CFOs to Turn Focus Away from Layoffs. Fortunately, for the remainder of 2009, CFOs will focus most heavily on inventory reductions (36%) and delaying expansion plans (30%) to cut costs, rather than layoffs (19%). Further, 11% will focus on lease renegotiations and four percent will close stores.
Turnaround Predictions. A large majority (83%) of retail CFOs predict that we will see a meaningful turnaround in the economy in the second quarter of2010 or later. Forty-one percent expect to see a turnaround in the second quarter of 2010, while 15 percent cite the third quarter of 2010, 10 percent cite the fourth quarter of 2010 and 17 percent don’t expect to see a turnaround until 2011 or later. Last year, the highest concentration (28%) of CFOs predicted a meaningful turnaround in the second quarter of 2009.

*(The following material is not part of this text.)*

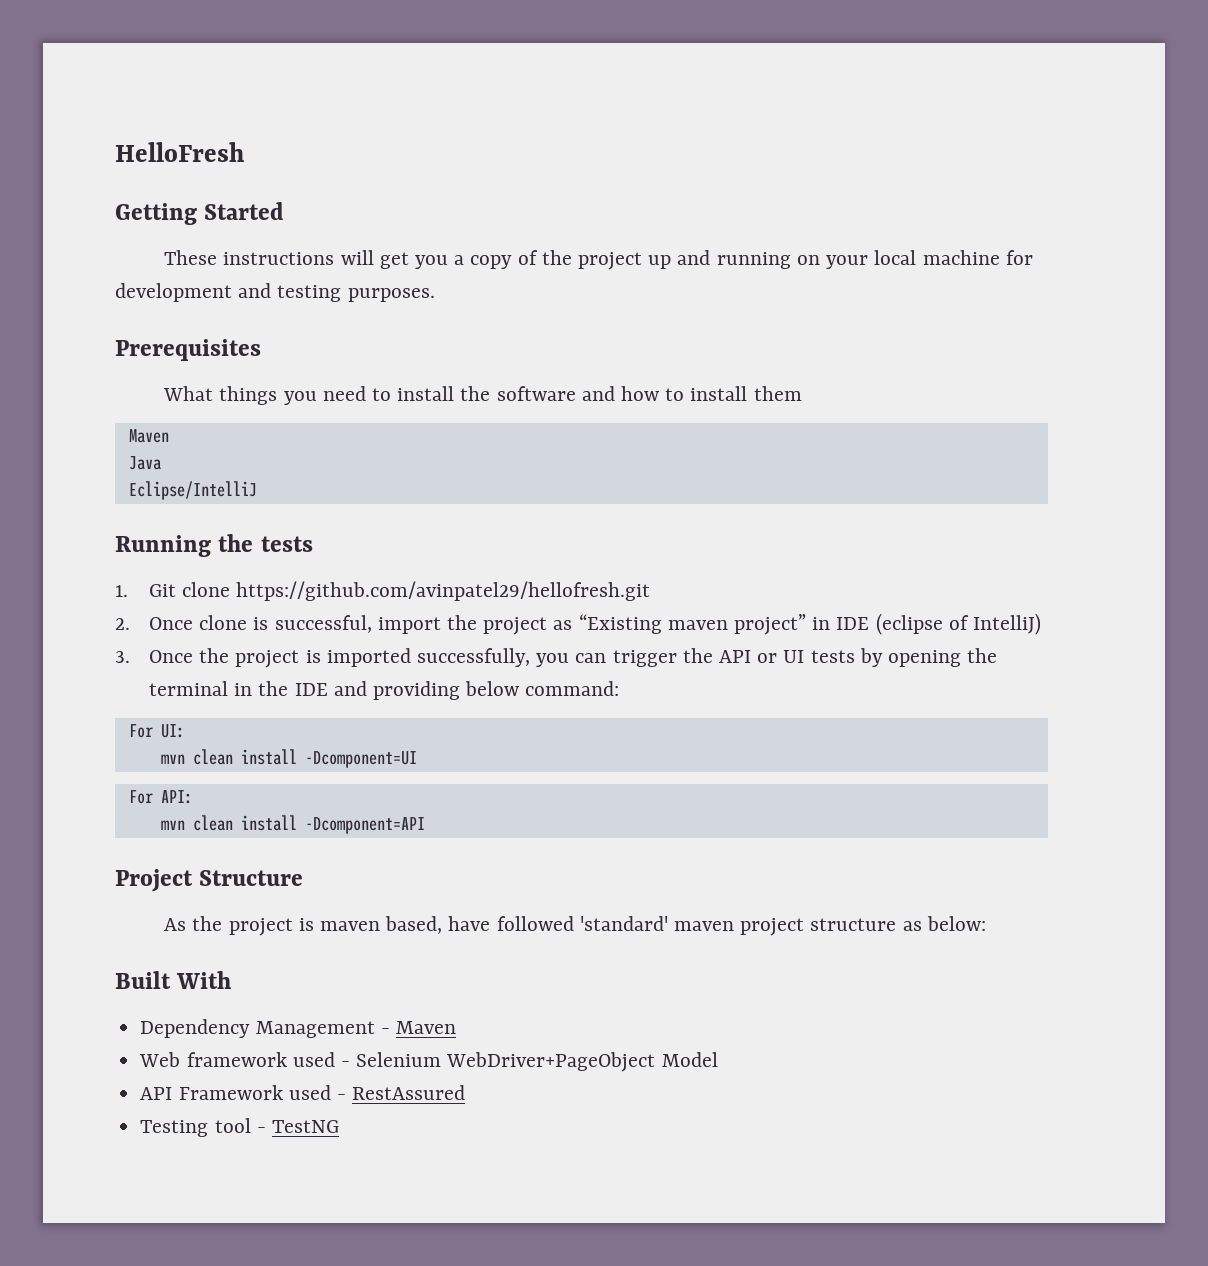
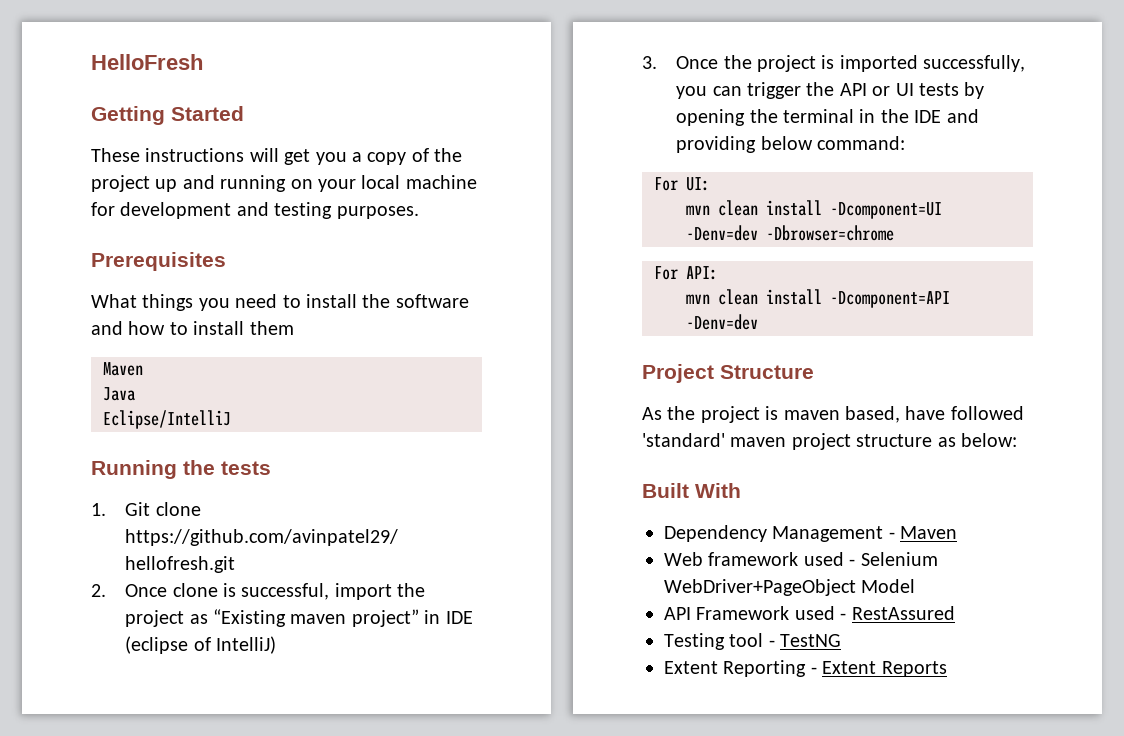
(417, 759) none -> [686,225,894,241] -Denv=dev -Dbrowser=chrome
(425, 825) none -> [686,314,758,330] -Denv=dev
(339, 1126) none -> [664,660,947,677] // Extent Reporting - Extent Reports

The BDO Seidman Retail Compass Survey of CFOs is a national telephone survey conducted by Market Measurement, Inc., an independent market research consulting firm, whose executive interviewers spoke directly to chief financial officers, using a telephone survey conducted within a scientifically-developed, pure random sample of the nation’s largest retailers (with revenues ranging from over $100 million to billions of dollars).
BDO Seidman, LLP has been a valued business advisor to retail and consumer products companies for almost 100 years. The firm works with a wide variety of retail clients, ranging from multinational Fortune 500 corporations to more entrepreneurial businesses, on a myriad of accounting, tax and other financial issues.
About BDO Seidman, LLP
BDO Seidman, LLP is a national professional services firm providing assurance, tax, financial advisory and consulting services to a wide range of publicly traded and privately held companies. Guided by core values including, competence, honesty and integrity, professionalism, dedication, responsibility and accountability for almost 100 years, BDO Seidman provides quality service and leadership through the active involvement of our most experienced and committed professionals.

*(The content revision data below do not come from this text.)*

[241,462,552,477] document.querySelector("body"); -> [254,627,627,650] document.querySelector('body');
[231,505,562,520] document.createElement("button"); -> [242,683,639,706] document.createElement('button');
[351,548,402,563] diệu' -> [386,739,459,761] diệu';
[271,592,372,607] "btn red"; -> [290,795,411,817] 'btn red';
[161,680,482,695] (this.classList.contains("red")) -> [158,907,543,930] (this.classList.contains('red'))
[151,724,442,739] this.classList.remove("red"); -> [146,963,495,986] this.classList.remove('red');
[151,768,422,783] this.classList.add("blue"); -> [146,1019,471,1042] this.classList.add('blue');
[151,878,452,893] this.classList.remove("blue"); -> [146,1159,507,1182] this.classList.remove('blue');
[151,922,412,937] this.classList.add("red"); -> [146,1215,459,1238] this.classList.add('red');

BDO Seidman serves clients through 37 offices and more than 400 independent alliance firm locations nationwide. As a Member Firm of BDO International, BDO Seidman, LLP serves multi-national clients by leveraging a global network of 1,095 offices in 110 countries. BDO International is a worldwide network of public accounting firms, called BDO Member Firms. Each BDO Member Firm is an independent legal entity in its own country.